In a home filled with antiques and artwork, the furniture doesn't look out of place. It's something tangible to fill a hole that never seems to disappear.

In the next room, Maureen Bustamante pulls out a book by local artist Pegge Hopper.

She opens it to a page with a piece called, "Aloha, Aloha."

The painting depicts a Polynesian woman, symbolic of Hawai'i, with pink anthurium on the left side and dead flowers on the right.

The woman's lap holds a lei, and each flower is formed in the image of a girl's face until the flowers turn into skulls.

One girl's face is the image from the bespectacled portrait of Dede Bustamante.

"It was the way I felt about Hawai'i before the crimes and after," said Hopper, who had daughters about that age at a time when tragic stories of young women were in the news. "I called it, 'Aloha, Aloha' — goodbye, aloha."

The artist has invited the mother to her home to see the original.

"I think soon I may be able to go sit with her," Maureen Bustamante said.

Dede Bustamante would turn 40 in November, if she were still alive. Her mother still remembers the young girl in the painting.

"Sometimes on the street, I see a 13-year-old with brown hair," she said. "And it's Dede."

For a long time, Maureen Bustamante never felt totally good inside.
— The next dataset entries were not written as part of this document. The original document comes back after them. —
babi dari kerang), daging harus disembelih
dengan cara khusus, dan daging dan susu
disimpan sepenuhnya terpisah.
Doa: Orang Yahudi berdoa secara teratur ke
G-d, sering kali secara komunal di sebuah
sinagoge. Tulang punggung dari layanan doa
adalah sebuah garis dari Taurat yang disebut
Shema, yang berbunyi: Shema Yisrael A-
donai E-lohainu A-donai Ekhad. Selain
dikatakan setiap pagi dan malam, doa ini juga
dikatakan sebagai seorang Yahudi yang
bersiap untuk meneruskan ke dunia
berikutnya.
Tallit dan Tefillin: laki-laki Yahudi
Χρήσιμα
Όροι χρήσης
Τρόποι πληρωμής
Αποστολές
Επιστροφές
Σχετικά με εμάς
One of her daughters, Sheri MacArthur, who was a year apart from Dede, never gave up pushing for a police investigation.

And by chance, her youngest daughter, Christy Yohn, met and married a former Navy criminal services investigator who helped them recharge an investigation in the case.
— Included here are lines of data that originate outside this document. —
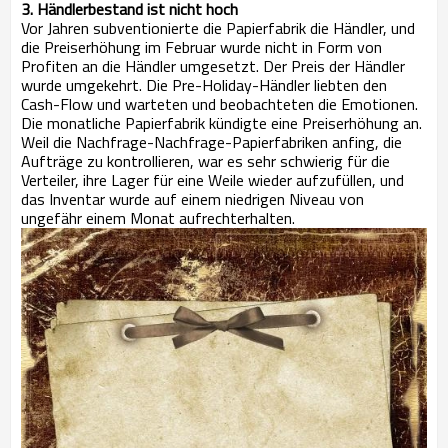
3. Händlerbestand ist nicht hoch
Vor Jahren subventionierte die Papierfabrik die Händler, und
die Preiserhöhung im Februar wurde nicht in Form von
Profiten an die Händler umgesetzt. Der Preis der Händler
wurde umgekehrt. Die Pre-Holiday-Händler liebten den
Cash-Flow und warteten und beobachteten die Emotionen.
Die monatliche Papierfabrik kündigte eine Preiserhöhung an.
Weil die Nachfrage-Nachfrage-Papierfabriken anfing, die
Aufträge zu kontrollieren, war es sehr schwierig für die
Verteiler, ihre Lager für eine Weile wieder aufzufüllen, und
das Inventar wurde auf einem niedrigen Niveau von
ungefähr einem Monat aufrechterhalten.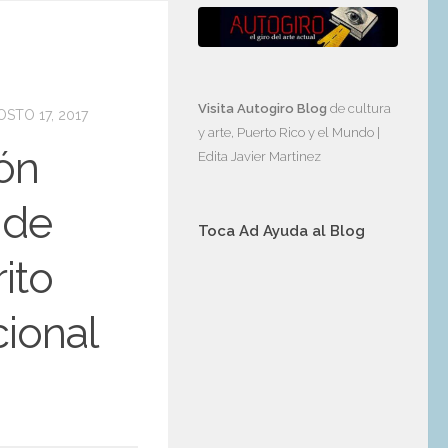
Visita Autogiro Blog
de cultura
STO 17, 2017
y arte, Puerto Rico y el Mundo |
ión
Edita Javier Martinez
 de
Toca Ad Ayuda al Blog
ito
cional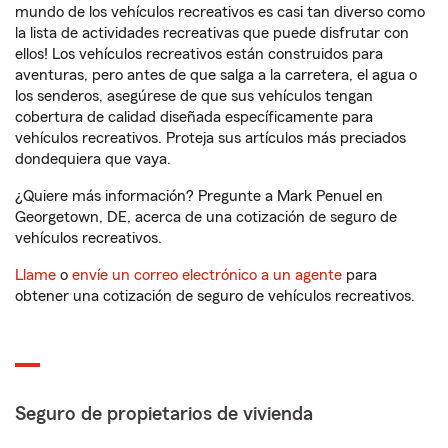
mundo de los vehículos recreativos es casi tan diverso como
la lista de actividades recreativas que puede disfrutar con
ellos! Los vehículos recreativos están construidos para
aventuras, pero antes de que salga a la carretera, el agua o
los senderos, asegúrese de que sus vehículos tengan
cobertura de calidad diseñada específicamente para
vehículos recreativos. Proteja sus artículos más preciados
dondequiera que vaya.
¿Quiere más información? Pregunte a Mark Penuel en
Georgetown, DE, acerca de una cotización de seguro de
vehículos recreativos.
Llame
o
envíe un correo electrónico a un agente
para
obtener una cotización de seguro de vehículos recreativos.
Seguro de propietarios de vivienda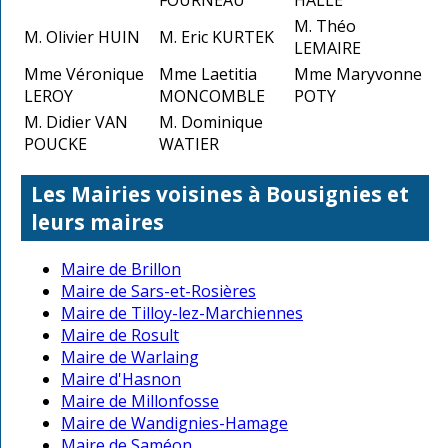
M. Théo
M. Olivier HUIN
M. Eric KURTEK
LEMAIRE
Mme Véronique
Mme Laetitia
Mme Maryvonne
LEROY
MONCOMBLE
POTY
M. Didier VAN
M. Dominique
POUCKE
WATIER
Les Mairies voisines à Bousignies et
leurs maires
Maire de Brillon
Maire de Sars-et-Rosières
Maire de Tilloy-lez-Marchiennes
Maire de Rosult
Maire de Warlaing
Maire d'Hasnon
Maire de Millonfosse
Maire de Wandignies-Hamage
Maire de Saméon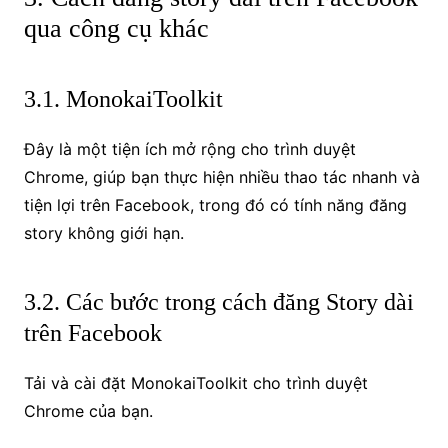
qua công cụ khác
3.1. MonokaiToolkit
Đây là một tiện ích mở rộng cho trình duyệt
Chrome, giúp bạn thực hiện nhiều thao tác nhanh và
tiện lợi trên Facebook, trong đó có tính năng đăng
story không giới hạn.
3.2. Các bước trong cách đăng Story dài
trên Facebook
Tải và cài đặt MonokaiToolkit cho trình duyệt
Chrome của bạn.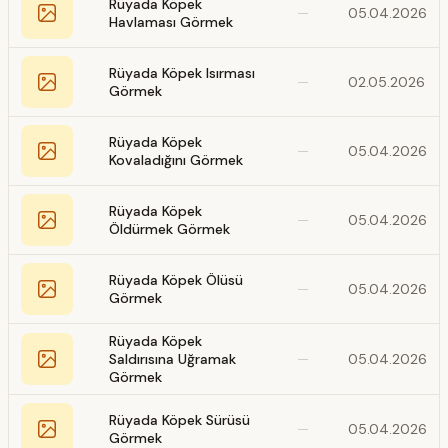
Rüyada Köpek
—
05.04.2026
Havlaması Görmek
Rüyada Köpek Isırması
—
02.05.2026
Görmek
Rüyada Köpek
—
05.04.2026
Kovaladığını Görmek
Rüyada Köpek
—
05.04.2026
Öldürmek Görmek
Rüyada Köpek Ölüsü
—
05.04.2026
Görmek
Rüyada Köpek
Saldırısına Uğramak
—
05.04.2026
Görmek
Rüyada Köpek Sürüsü
—
05.04.2026
Görmek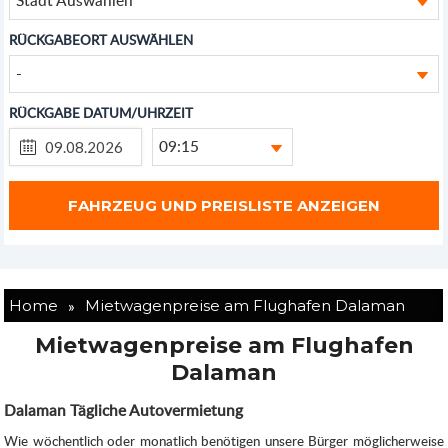
RÜCKGABEORT AUSWÄHLEN
-
RÜCKGABE DATUM/UHRZEIT
09:15
»
Home
Mietwagenpreise am Flughafen Dalaman
Mietwagenpreise am Flughafen
Dalaman
Dalaman Tägliche Autovermietung
Wie wöchentlich oder monatlich benötigen unsere Bürger möglicherweise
Today, Maureen Bustamante looks forward to waking up.

She has happy memories of her oldest daughter and tells funny stories about the good times.
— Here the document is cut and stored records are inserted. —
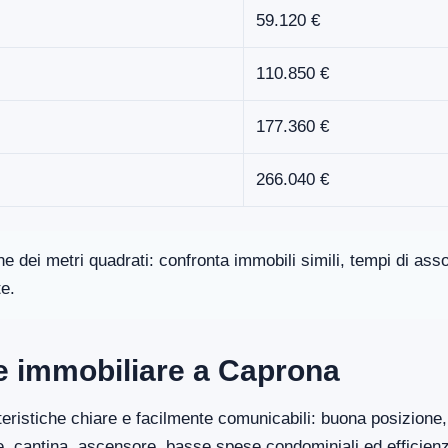
59.120 €
110.850 €
177.360 €
266.040 €
one dei metri quadrati: confronta immobili simili, tempi di a
te.
ore immobiliare a Caprona
eristiche chiare e facilmente comunicabili: buona posizione, 
ge, cantina, ascensore, basse spese condominiali ed efficien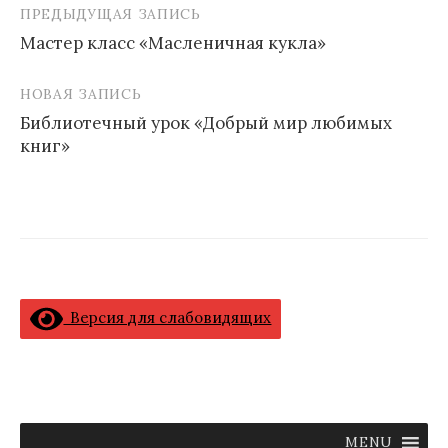
ПРЕДЫДУЩАЯ ЗАПИСЬ
Навигация
Мастер класс «Масленичная кукла»
по
записям
НОВАЯ ЗАПИСЬ
Библиотечный урок «Добрый мир любимых
книг»
Версия для слабовидящих
MENU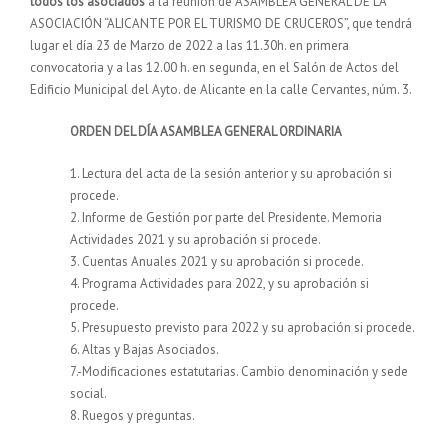
todos los asociados
a la reunión de ASAMBLEA GENERAL DE LA
ASOCIACIÓN “ALICANTE POR EL TURISMO DE CRUCEROS”, que tendrá
lugar el día 23 de Marzo de 2022 a las 11.30h. en primera
convocatoria y a las 12.00 h. en segunda, en el Salón de Actos del
Edificio Municipal del Ayto. de Alicante en la calle Cervantes, núm. 3.
ORDEN DEL DÍA ASAMBLEA GENERAL ORDINARIA
1. Lectura del acta de la sesión anterior y su aprobación si
procede.
2. Informe de Gestión por parte del Presidente. Memoria
Actividades 2021 y su aprobación si procede.
3. Cuentas Anuales 2021 y su aprobación si procede.
4. Programa Actividades para 2022, y su aprobación si
procede.
5. Presupuesto previsto para 2022 y su aprobación si procede.
6. Altas y Bajas Asociados.
7.-Modificaciones estatutarias. Cambio denominación y sede
social.
8. Ruegos y preguntas.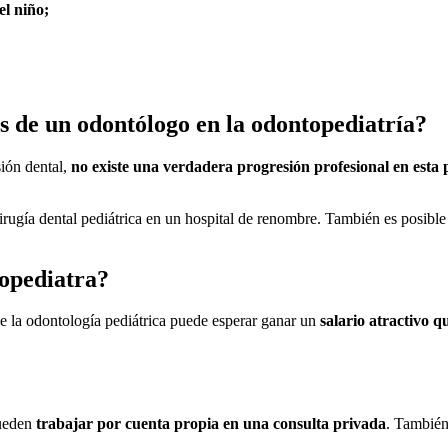
el niño;
s de un odontólogo en la odontopediatría?
sión dental,
no existe una verdadera progresión profesional en esta 
irugía dental pediátrica en un hospital de renombre. También es posibl
topediatra?
de la odontología pediátrica puede esperar ganar un
salario atractivo q
pueden
trabajar por cuenta propia en una consulta privada
. También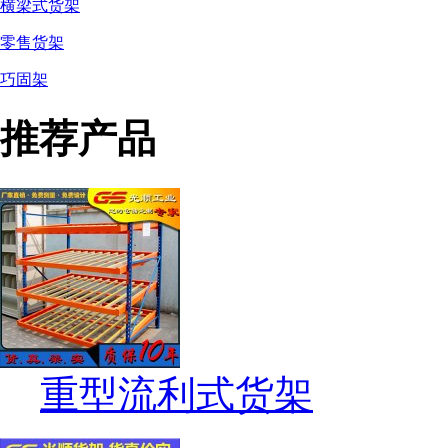
横梁式货架
零售货架
巧固架
推荐产品
重型流利式货架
She says the worst thing that can happen to a person in life is to be tested by grief.

"I think only someone who has lost a child knows the despair," she said.

Maureen Bustamante finds strength from her sister, Leo Nora Ho, who lives with her in Kailua.

Maureen Bustamante was there for her sister when Ho lost a 10-month-old daughter to congenital heart failure.

Ho was also there for her sister in tragedy.

Ho was the one who identified Dede's body.

"I'm saying this for all mothers today, that there is a resolve: There is a hope, and you just go on living," she said. "My life is ordinary. I have no titles. But I am a mother. I am Dede's mother."


Correction: The woman who was kidnapped at the same time as Dawn Bustamante, when the two girls were both 13, named her daughter Dawn, after Dawn Bustamante. A previous version of this story was incorrect.